Cette question, de plus en plus fréquente, est le quotidien en cette période de grève. Les magistrats, soucieux de l’intérêt du justiciable et de la gestion de leur agenda proposent au choix de déposer le dossier sans le plaider ou de reporter l’affaire pour qu’elle soit plaidée ultérieurement. 

Dans les procédures de divorce, le ministère d’avocat est obligatoire et la procédure est donc écrite, de même qu’à la Cour d’Appel. Il en ressort que l’ensemble des arguments de fait et de droit doivent avoir été échangés entre les parties avant l’audience et que les plaidoiries n’ont pour objet que la présentation du dossier au magistrat. 

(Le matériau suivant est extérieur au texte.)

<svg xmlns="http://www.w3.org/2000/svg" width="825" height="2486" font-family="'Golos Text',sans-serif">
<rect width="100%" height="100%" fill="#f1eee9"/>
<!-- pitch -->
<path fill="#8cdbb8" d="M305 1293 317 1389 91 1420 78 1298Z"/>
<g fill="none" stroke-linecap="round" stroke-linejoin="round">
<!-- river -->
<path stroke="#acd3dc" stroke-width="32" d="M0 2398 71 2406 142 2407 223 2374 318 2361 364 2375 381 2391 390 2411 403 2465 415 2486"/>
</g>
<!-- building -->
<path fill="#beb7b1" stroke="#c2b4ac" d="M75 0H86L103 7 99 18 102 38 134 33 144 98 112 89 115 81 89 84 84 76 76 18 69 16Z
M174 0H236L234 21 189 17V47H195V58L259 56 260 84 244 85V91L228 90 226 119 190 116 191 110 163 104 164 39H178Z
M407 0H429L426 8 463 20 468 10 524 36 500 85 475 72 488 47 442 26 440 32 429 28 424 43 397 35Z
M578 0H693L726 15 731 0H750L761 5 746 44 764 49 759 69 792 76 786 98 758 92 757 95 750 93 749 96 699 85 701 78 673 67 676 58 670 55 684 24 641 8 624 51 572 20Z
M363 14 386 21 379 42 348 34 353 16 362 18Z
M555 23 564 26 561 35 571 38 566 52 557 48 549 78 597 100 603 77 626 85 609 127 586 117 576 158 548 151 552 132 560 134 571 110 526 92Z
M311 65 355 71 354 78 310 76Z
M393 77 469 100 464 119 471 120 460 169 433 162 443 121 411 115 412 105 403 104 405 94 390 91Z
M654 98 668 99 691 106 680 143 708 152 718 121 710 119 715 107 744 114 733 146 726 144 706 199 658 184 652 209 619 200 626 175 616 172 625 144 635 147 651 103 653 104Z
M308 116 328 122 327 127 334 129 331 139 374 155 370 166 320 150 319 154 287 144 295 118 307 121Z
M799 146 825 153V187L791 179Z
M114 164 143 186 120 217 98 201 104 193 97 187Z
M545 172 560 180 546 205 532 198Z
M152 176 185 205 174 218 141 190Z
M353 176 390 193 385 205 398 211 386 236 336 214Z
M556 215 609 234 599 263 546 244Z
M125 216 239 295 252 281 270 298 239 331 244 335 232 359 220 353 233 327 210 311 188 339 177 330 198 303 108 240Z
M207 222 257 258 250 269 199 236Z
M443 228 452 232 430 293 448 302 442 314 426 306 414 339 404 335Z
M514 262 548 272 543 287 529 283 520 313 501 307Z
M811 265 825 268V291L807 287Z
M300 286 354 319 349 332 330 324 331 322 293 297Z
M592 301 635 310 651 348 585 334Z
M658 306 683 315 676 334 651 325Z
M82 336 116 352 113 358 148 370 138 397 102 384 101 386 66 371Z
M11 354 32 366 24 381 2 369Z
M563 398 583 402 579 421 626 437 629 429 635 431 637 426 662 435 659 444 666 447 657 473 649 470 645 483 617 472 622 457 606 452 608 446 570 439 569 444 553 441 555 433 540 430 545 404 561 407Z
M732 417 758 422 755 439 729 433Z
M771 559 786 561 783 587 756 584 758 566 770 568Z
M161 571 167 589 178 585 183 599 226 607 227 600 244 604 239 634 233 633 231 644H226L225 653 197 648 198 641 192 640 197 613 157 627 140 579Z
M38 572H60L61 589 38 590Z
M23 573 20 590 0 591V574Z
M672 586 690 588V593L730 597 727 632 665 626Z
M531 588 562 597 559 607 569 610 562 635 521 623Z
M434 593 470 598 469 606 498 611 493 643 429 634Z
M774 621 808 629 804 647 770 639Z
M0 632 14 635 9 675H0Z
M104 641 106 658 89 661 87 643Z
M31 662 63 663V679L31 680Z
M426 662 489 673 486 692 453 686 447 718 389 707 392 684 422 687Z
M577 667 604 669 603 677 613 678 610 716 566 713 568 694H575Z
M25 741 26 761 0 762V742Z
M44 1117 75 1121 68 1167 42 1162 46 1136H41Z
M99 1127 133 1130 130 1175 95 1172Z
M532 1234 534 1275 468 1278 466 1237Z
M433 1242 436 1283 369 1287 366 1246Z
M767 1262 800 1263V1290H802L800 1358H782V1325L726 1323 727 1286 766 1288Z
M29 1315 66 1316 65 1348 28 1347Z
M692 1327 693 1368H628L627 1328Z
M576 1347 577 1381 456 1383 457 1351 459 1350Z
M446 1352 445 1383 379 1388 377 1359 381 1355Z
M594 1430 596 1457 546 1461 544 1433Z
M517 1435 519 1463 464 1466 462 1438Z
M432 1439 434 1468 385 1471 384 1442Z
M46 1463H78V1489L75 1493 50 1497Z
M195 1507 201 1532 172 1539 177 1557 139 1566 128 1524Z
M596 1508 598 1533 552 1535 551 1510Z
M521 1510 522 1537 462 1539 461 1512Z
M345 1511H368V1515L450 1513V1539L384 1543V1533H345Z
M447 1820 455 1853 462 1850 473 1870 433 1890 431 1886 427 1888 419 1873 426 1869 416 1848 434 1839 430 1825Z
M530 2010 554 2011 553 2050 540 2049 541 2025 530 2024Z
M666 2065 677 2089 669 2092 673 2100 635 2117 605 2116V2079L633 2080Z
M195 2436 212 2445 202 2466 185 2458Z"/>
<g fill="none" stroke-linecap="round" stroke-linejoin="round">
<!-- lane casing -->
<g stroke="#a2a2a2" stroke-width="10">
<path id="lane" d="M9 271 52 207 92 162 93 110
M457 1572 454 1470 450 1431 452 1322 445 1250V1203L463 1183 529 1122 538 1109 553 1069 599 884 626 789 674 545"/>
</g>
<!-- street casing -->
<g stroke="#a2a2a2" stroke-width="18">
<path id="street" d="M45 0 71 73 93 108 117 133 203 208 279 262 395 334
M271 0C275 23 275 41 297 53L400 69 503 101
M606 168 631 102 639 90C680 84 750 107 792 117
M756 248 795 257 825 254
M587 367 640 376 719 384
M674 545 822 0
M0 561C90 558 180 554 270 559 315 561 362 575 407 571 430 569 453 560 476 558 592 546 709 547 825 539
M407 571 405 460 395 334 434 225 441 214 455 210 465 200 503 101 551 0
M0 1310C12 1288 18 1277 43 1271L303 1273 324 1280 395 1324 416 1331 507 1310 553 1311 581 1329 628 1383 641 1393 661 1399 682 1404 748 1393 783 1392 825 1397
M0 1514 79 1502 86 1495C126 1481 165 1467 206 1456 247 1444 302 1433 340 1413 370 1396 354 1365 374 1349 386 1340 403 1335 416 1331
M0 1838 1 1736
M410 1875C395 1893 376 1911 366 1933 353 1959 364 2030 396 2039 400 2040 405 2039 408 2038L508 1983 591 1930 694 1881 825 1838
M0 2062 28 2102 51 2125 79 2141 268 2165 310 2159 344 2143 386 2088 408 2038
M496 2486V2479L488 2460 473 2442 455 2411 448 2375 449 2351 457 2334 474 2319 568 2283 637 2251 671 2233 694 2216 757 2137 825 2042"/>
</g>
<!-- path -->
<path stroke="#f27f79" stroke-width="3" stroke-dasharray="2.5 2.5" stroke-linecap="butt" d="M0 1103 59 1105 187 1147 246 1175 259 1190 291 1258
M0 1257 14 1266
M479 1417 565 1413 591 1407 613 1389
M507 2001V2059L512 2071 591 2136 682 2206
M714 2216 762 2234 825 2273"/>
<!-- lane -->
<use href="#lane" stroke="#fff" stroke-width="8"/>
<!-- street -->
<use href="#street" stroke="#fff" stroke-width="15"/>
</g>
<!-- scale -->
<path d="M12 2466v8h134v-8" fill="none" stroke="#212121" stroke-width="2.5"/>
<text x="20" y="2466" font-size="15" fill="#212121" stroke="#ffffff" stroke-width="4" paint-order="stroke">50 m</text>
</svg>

Il ne faut pas cependant minimiser l’importance de cette intervention orale qui souvent donne au juge la « couleur » du dossier, fait apparaître les points douloureux, permet au magistrat de poser des questions aux avocats pour l’éclairer. 

Depuis plusieurs années, la tendance est à faire disparaître la plaidoirie au profit de l’étude du dossier. La récente réforme de la procédure a même fait en partie disparaître le dossier de plaidoiries et dans les procédures récentes, lorsque les pièces sont clairement nommées dans le corps des écritures, il n’y a plus lieu à préparation de ce dossier qui, pourtant, présentait de sérieux avantages puisqu’il permettait de présenter le dossier différemment et de rendre les pièces immédiatement accessibles au juge sans avoir à chercher dans une masse parfois conséquente de dizaines, voire de centaines de documents. Il y a encore des dossiers de plaidoiries mais ils sont en voie de disparition. 

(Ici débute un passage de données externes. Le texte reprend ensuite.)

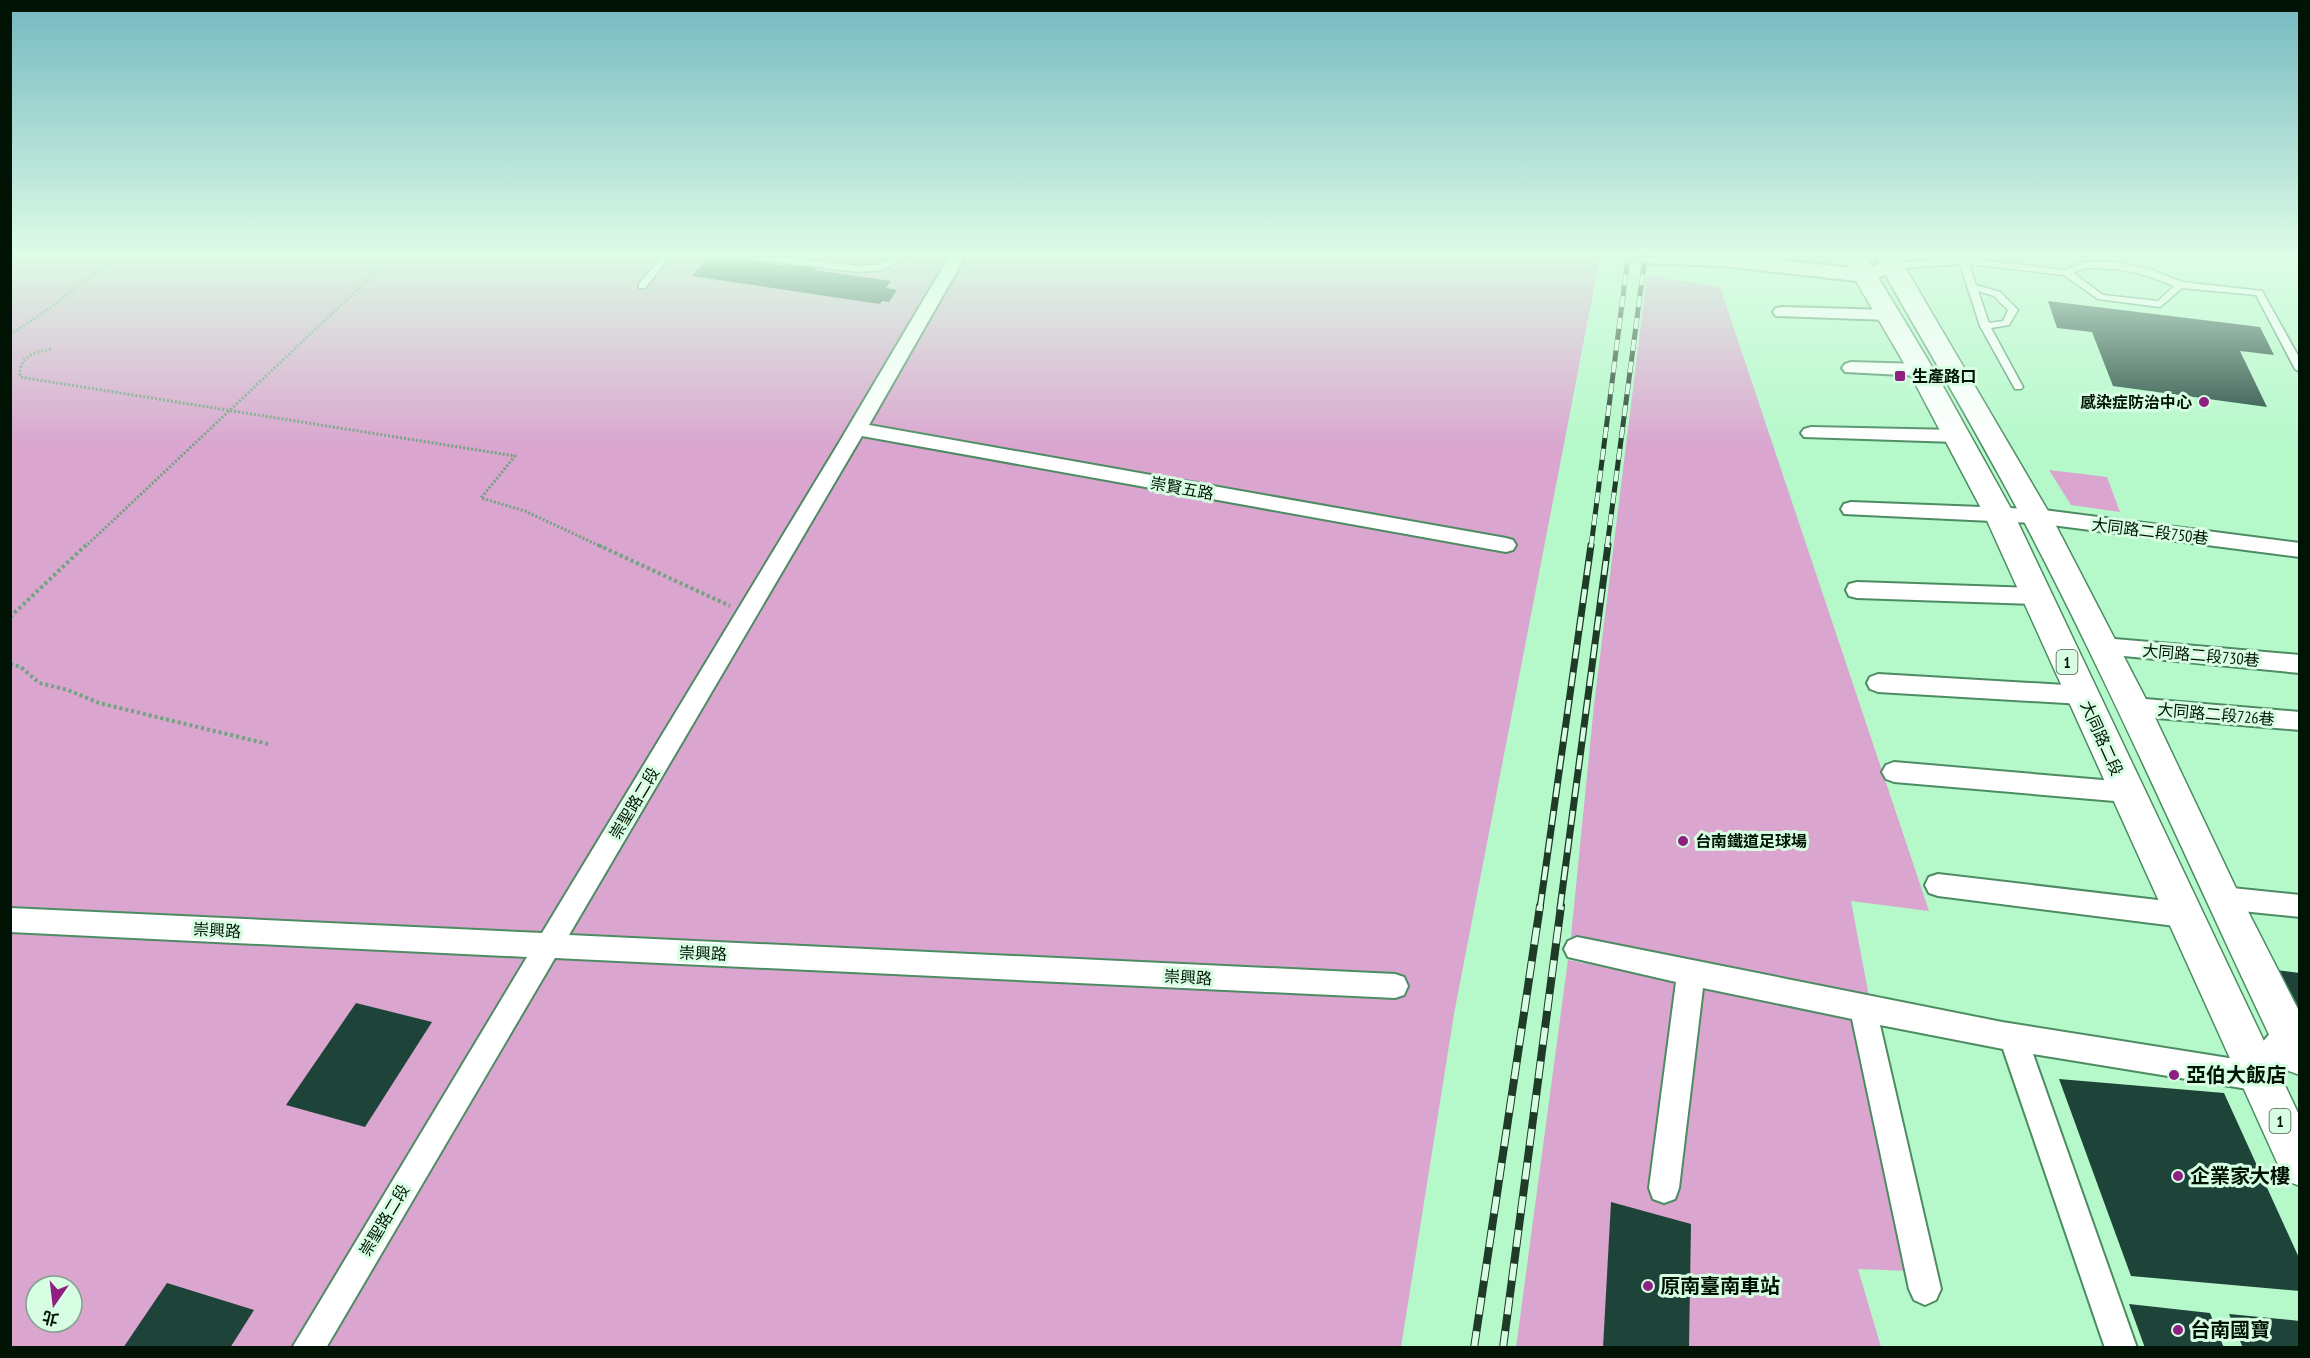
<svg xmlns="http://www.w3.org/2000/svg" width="2310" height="1358" font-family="'PT Sans Narrow','Noto Sans TC',sans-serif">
<rect width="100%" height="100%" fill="#b5f8ca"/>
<!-- green -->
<g fill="#daa5cf" fill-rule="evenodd">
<path d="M10,257h1590l-146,757 -53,333h-1390zM36,1286h36v36h-36z"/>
<polygon points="1647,275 1720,287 1929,911 1851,901 1869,997 1788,984 1571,937 1594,705"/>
<polygon points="2049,470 2107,477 2120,512 2071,505"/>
<polygon points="1568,960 1855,1017 1911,1271 1858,1269 1881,1347 1516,1348"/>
</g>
<!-- building -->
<g fill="#1e443a">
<polygon points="708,257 726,257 787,266 790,262 816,266 814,270 891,281 886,288 897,290 889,302 882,301 880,304 692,276"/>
<polygon points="2048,301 2260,327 2274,355 2240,351 2267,407 2113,386 2092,332 2057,328"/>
<polygon points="2268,969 2300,973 2300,1026"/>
<polygon points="356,1003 432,1022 365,1127 286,1105"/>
<polygon points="2059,1079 2224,1093 2300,1260 2300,1291 2131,1276"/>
<polygon points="1611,1202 1691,1224 1689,1348 1603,1348"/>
<polygon points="167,1283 254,1310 230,1348 123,1348"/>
<polygon points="2129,1304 2210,1313 2224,1348 2145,1348"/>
<polygon points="2229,1314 2300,1321 2300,1348 2243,1348"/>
</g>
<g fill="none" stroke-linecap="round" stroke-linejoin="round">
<defs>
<g id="service">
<polygon points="662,257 670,257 645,288 639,288 639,284"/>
<polygon points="758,257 780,257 858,266 877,265 897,257 908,257 882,270 858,272 762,260"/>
<path d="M1963,258l102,12 19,-8h31l37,8 30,12 80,9 38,68v13l-5,-3 -39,-74 -74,-7 -22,19 -62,-8 -34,-24 -95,-11 7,21 24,7 18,18 -9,15 -18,3 32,59 -2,2h-6l-35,-63 -20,-62 -68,5 -4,-3 4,-3zM2085,268c36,0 56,4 89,18l-16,15 -55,-6 -30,-22zM1978,291l16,5 14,14 -5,11 -14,2z"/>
</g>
<g id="minor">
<polygon points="949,257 965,257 869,425 1506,538 1513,540 1516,545 1513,550 1506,552 862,436 569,935 1395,974 1404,977 1408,986 1404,995 1395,998 555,958 326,1348 292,1348 527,957 10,932 10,908 542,933 837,446"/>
<polygon points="1782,307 1889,310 1895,311 1898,315 1895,319 1889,320 1776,316 1773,312 1776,308"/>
<polygon points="1851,362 1921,364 1927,366 1930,370 1927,374 1921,376 1845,372 1842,368 1845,364"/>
<polygon points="1811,427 1956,430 1963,432 1966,436 1963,440 1956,442 1804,437 1801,433 1804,429"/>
<polygon points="1851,502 2036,509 2300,543 2300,557 2036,523 1844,514 1841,509 1844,504"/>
<polygon points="1857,582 2037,588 2045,590 2048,596 2045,602 2037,604 1857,598 1849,596 1846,590 1849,584"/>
<polygon points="2103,638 2300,655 2300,673 2103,654 2095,652 2092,646 2095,640"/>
<polygon points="1878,674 2082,686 2090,689 2093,695 2090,701 2082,704 1878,692 1870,689 1867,683 1870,677"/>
<polygon points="2133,698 2300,712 2300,730 2133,716 2125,713 2122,707 2125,701"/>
<polygon points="1894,762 2126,782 2135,785 2138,792 2135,799 2126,802 1894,782 1886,779 1882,772 1886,765"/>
<polygon points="1938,874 2183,903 2192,907 2196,915 2192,923 2183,927 1938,896 1929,893 1925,885 1929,877"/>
<polygon points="2222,887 2300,895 2300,917 2222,909 2213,906 2209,898 2213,890"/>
<polygon points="1577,937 2002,1022 2260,1063 2270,1067 2274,1077 2270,1087 2260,1091 2033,1054 2137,1348 2105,1348 2003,1049 1880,1025 1941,1289 1936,1300 1925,1305 1914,1300 1909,1289 1852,1019 1703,988 1679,1188 1675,1199 1664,1203 1653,1199 1649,1188 1676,982 1568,957 1564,949 1568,941"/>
</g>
<g id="tertiary">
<polygon points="1635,257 1749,257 1864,269 1892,260 1899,262 1903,266 1899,270 1866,282 1722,266 1645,263 1638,261"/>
<path d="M2290,1019l10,2v34l-27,34 -13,5 -13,-5 -5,-12c9,-21 27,-49 48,-58z"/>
</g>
<g id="primary">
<polygon points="1842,257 1866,257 1934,370 2014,514 2300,1117 2300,1186 2285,1180 1984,514 1908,370"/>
<path d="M1875,257h24l152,259 99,191 85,179 65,127v62l-14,-5c-89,-184 -169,-373 -265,-554 -46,-87 -97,-173 -146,-259z"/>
</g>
</defs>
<!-- service casing -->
<use href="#service" stroke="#4d8c63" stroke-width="3"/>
<!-- minor casing -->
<use href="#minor" stroke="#4d8c63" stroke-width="4"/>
<!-- tertiary casing -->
<use href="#tertiary" stroke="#4d8c63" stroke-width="4"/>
<!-- primary casing -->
<use href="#primary" stroke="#4d8c63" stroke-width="3"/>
<!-- path-far1 -->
<g stroke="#72a381" stroke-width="3" stroke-dasharray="2 2" stroke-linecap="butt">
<polyline points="10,335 54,305 114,257"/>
<path d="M51,349c-17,4 -33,7 -31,28l495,79 -34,42 44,13 77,36"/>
<polyline points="85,547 392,257"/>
</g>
<!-- path -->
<g stroke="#72a381" stroke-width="4" stroke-dasharray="3 3" stroke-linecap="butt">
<polyline points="598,545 730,606"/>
<polyline points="10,617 86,545"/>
<polyline points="10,664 21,667 39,683 68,690 99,703 268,744"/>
</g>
<!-- service -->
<use href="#service" fill="#fff" fill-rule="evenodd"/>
<!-- minor -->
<use href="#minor" fill="#fff" fill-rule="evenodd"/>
<!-- tertiary -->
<use href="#tertiary" fill="#fff" fill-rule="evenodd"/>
<!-- primary -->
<use href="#primary" fill="#fff" fill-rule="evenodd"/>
<defs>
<g id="rail-far2">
<polyline points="1591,547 1628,257"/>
<polyline points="1607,547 1645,257"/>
</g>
<g id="rail-far1">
<polyline points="1540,908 1591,545"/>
<polyline points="1560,908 1608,545"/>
</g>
<g id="rail">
<polyline points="1474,1348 1540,906"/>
<polyline points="1503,1348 1561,906"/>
</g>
</defs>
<!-- rail-far2 casing -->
<use href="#rail-far2" stroke="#1f3a27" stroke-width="5"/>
<!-- rail-far1 casing -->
<use href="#rail-far1" stroke="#1f3a27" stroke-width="7"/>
<!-- rail casing -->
<use href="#rail" stroke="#1f3a27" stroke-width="8"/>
<!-- rail-far2 -->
<use href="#rail-far2" stroke="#d7fee2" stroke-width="4" stroke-dasharray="11" stroke-linecap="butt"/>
<!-- rail-far1 -->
<use href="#rail-far1" stroke="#d7fee2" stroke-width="4.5" stroke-dasharray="14" stroke-linecap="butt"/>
<!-- rail -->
<use href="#rail" stroke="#d7fee2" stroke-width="6" stroke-dasharray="17" stroke-linecap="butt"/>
</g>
<!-- sky -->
<linearGradient id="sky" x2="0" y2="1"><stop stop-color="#74b8c0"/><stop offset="0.57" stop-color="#defce7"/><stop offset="1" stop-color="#defce7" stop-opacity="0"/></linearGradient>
<rect width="2310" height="447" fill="url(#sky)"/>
<!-- markers -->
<g fill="#8f1f81" stroke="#d7fee2" stroke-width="2">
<rect x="1894" y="370" width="12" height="12" rx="3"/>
<circle cx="2204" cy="402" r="6"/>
<circle cx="1683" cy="841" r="6"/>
<circle cx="2174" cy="1075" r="6"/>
<circle cx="2178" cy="1176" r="6"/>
<circle cx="1648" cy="1286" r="6"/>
<circle cx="2178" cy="1330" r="6"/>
</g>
<g text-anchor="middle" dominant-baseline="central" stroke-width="6" stroke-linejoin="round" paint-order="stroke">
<!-- shield labels -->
<g fill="#d7fee2" stroke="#405a47" stroke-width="1.5">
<rect x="2056.5" y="650" width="21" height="24" rx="4.5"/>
<rect x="2269.5" y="1109" width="21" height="24" rx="4.5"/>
</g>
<g font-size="15" font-weight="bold" fill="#001305">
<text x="2067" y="662">1</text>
<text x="2280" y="1121">1</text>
</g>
<!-- poi labels -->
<g font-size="16" font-weight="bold" fill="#001305" stroke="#d7fee2" text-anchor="start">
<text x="1912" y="376">生產路口</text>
<text x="2192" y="402" text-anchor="end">感染症防治中心</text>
<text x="1695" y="841">台南鐵道足球場</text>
</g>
<!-- street labels -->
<g font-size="16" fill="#001305" stroke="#d7fee2">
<text transform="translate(1182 488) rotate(10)">崇賢五路</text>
<text transform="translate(2150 531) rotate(7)">大同路二段750巷</text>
<text transform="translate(2201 655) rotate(5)">大同路二段730巷</text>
<text transform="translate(2216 714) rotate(5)">大同路二段726巷</text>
<text transform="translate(2102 738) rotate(66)">大同路二段</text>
<text transform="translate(634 803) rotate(-59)">崇聖路二段</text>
<text transform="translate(217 930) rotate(3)">崇興路</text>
<text transform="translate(703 953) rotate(2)">崇興路</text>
<text transform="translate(1188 977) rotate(3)">崇興路</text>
<text transform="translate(384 1220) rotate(-59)">崇聖路二段</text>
</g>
<!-- near-poi labels -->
<g font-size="20" font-weight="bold" fill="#001305" stroke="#d7fee2" text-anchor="start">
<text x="2186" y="1075">亞伯大飯店</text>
<text x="2190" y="1176">企業家大樓</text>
<text x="1660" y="1286">原南臺南車站</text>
<text x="2190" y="1330">台南國寶</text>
</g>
</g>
<!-- border -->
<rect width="2310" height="1358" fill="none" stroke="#001305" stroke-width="24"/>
<!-- north arrow -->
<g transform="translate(54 1304) rotate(194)"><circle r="28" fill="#d7fee2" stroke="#81a08a" stroke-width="1.5"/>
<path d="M0-4.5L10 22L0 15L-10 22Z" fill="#8f1f81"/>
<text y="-9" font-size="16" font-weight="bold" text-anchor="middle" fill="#001305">北</text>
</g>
</svg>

De plus en plus fréquemment, les juges proposent de déposer le dossier c’est à dire de déposer au tribunal les pièces et de les laisser ensuite travailler « sur dossier » sans aucune explication orale. Bien entendu la plaidoirie étant un droit, il suffit que le justiciable exige que le dossier soit plaidé pour que le juge accepte mais reporte les plaidoiries à une date ultérieure, une audience spécialement fixée. Il en va d’ailleurs de même pour les audiences dites « collégiales » qui sont un droit. 

Le problème est bien évidemment la durée du report. De quelques jours (15 jours) à plusieurs mois, l’audience peut être reportée à la date décidée unilatéralement par le tribunal en fonction des disponibilités de son agenda. Or dans les procédures de divorce, le temps n’est pas sans conséquence, loin de là. Celui qui perçoit une pension alimentaire au titre du devoir de secours, ou qui bénéficie de la jouissance gratuite du logement du ménage, a intérêt à faire durer. Son conjoint a bien entendu l’intérêt inverse. 

Alors que choisir, déposer ou plaider. 

Il faut déterminer cela au cas par cas, en fonction du dossier, en se souvenant qu’il suffit que l’un des époux veuille plaider pour que l’affaire soit plaidée. 

En ce qui me concerne, je considère que les dossiers purement financiers, qui sont principalement des bagarres de chiffres et non des points de droit ou de fait, peuvent aisément être déposés tant il est fastidieux d’écouter des plaidoiries exclusivement financières. Il en va de même lorsqu’il s’agit d’affaires dans lesquelles la difficulté se limite à une question de droit précise largement explicitée par les écritures des parties. 

Il me semble par contre que dès qu’il y a difficulté morale, souffrance, histoire compliquée, demandes spécifiques, les plaidoiries prennent tout leur intérêt et qu’il est alors préférable de plaider, même si l’affaire doit pour cela être renvoyée. 

Mais il ne s’agit que d’un avis général, qui doit être affiné au cas par cas. 

Et au final le choix n’est pas celui de l’avocat mais de son client, qui par nature a toujours le dernier mot.